With the harmonising vocal talents of Eric Troyer and Phil Bates to draw on, plus drummer Gordon Townsend, The Orchestra was able to replicate the layered ELO sound with precision.

Without the unique talents of former front man Jeff Lynne, this show could have fallen flat on its face. ELO was famed for its innovative production techniques, and Clark's orchestration and Kaminski's skill are still very much at the fore.

Plus The Orchestra also shared the vocals around, and when Bates took the lead it really could have been the ELO of old.

They kept up the pace for over two hours, delivering hit after hit including Mr Blue Sky, Evil Woman and Shine a Little Love. They even provided their own 'support act' - ie themselves - after the interval.

With Clark, Groucutt and Kaminski in the band, The Orchestra were always likely to focus on the hits from ELO's golden era of the mid to late 70s, before Lynne took the band in a more electronic direction. This was good news for the hundreds of fans who turned out, including one chap who was determined to put on his own dance show at Kelly's feet.

→ **Records**
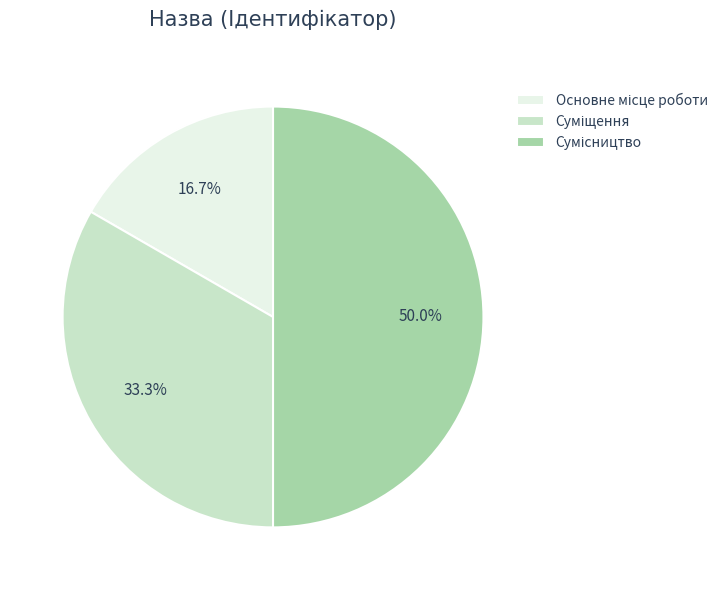

Combined, do Суміщення and Основне місце роботи account for over 50%?

No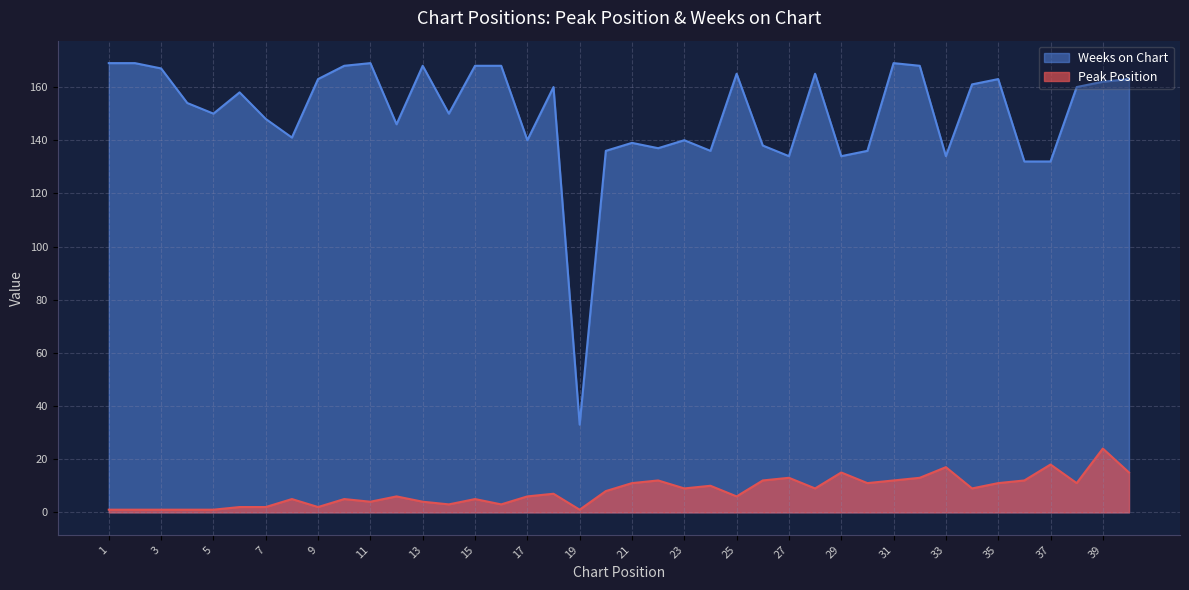

Between 24 and 15, which is larger?

24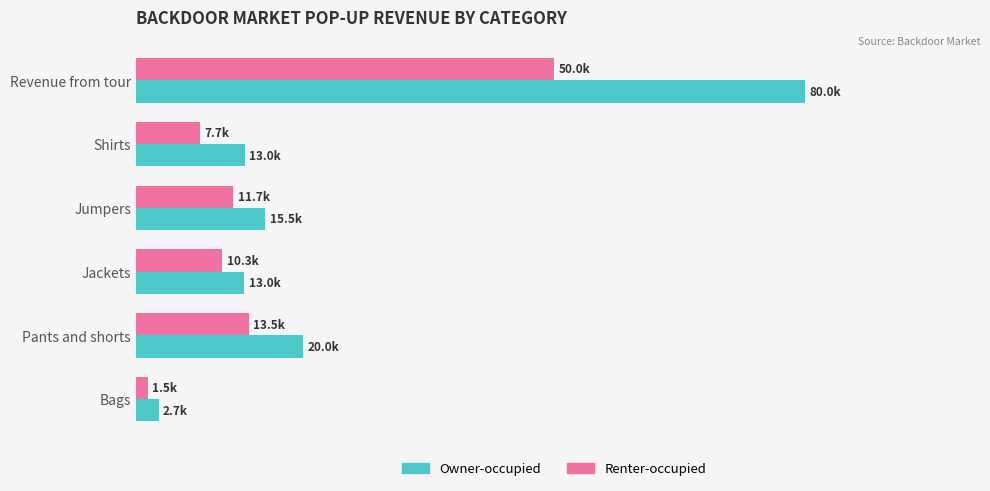

Are the bars horizontal?

Yes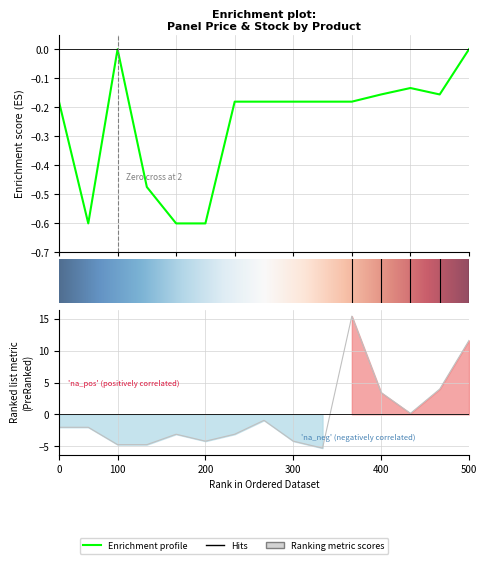

In Ціна, how many points are lower than both neighbors (excluding endpoints)?

2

→ **To do**
a: Which songs does the concert review name among the hits the band played?
b: How would you shorten the paragraph of the concert review that begins "They kept up the pace" while keeping its main facts?
c: Could you carry the concert review on past its final sentence?

→ **Exercise results**
a: Mr Blue Sky, Evil Woman and Shine a Little Love.

b: For over two hours the band played hit after hit, including Mr Blue Sky, Evil Woman and Shine a Little Love, and served as its own "support act" after the interval.

c:
"Some songs you'll know, some songs we'll know, and one song nobody will know - including us!" laughed Kelly. They then played a Bulgarian folk song recreated from a clip which Kaminski found on the Internet - and praised themselves for carrying it off, after learning it throughout the tour.

ELO's music was often compared to that of The Beatles, and a homage to the Fab Four appeared in the form of a radical reworking of Twist and Shout, and Getting Better. The crowd was also treated to other highlights including Roll Over Beethoven, Telephone Line, Livin' Thing, Wild West Hero, Sweet Talkin' Woman and Hold On Tight. The audience joined in the encore by singing Don't Bring Me Down, along with their musical idols.

Seeing the old rockers at work, only served to flag up what their enduring influence has been, on recent hits like Take That's Shine, and chartbusters by The Feeling.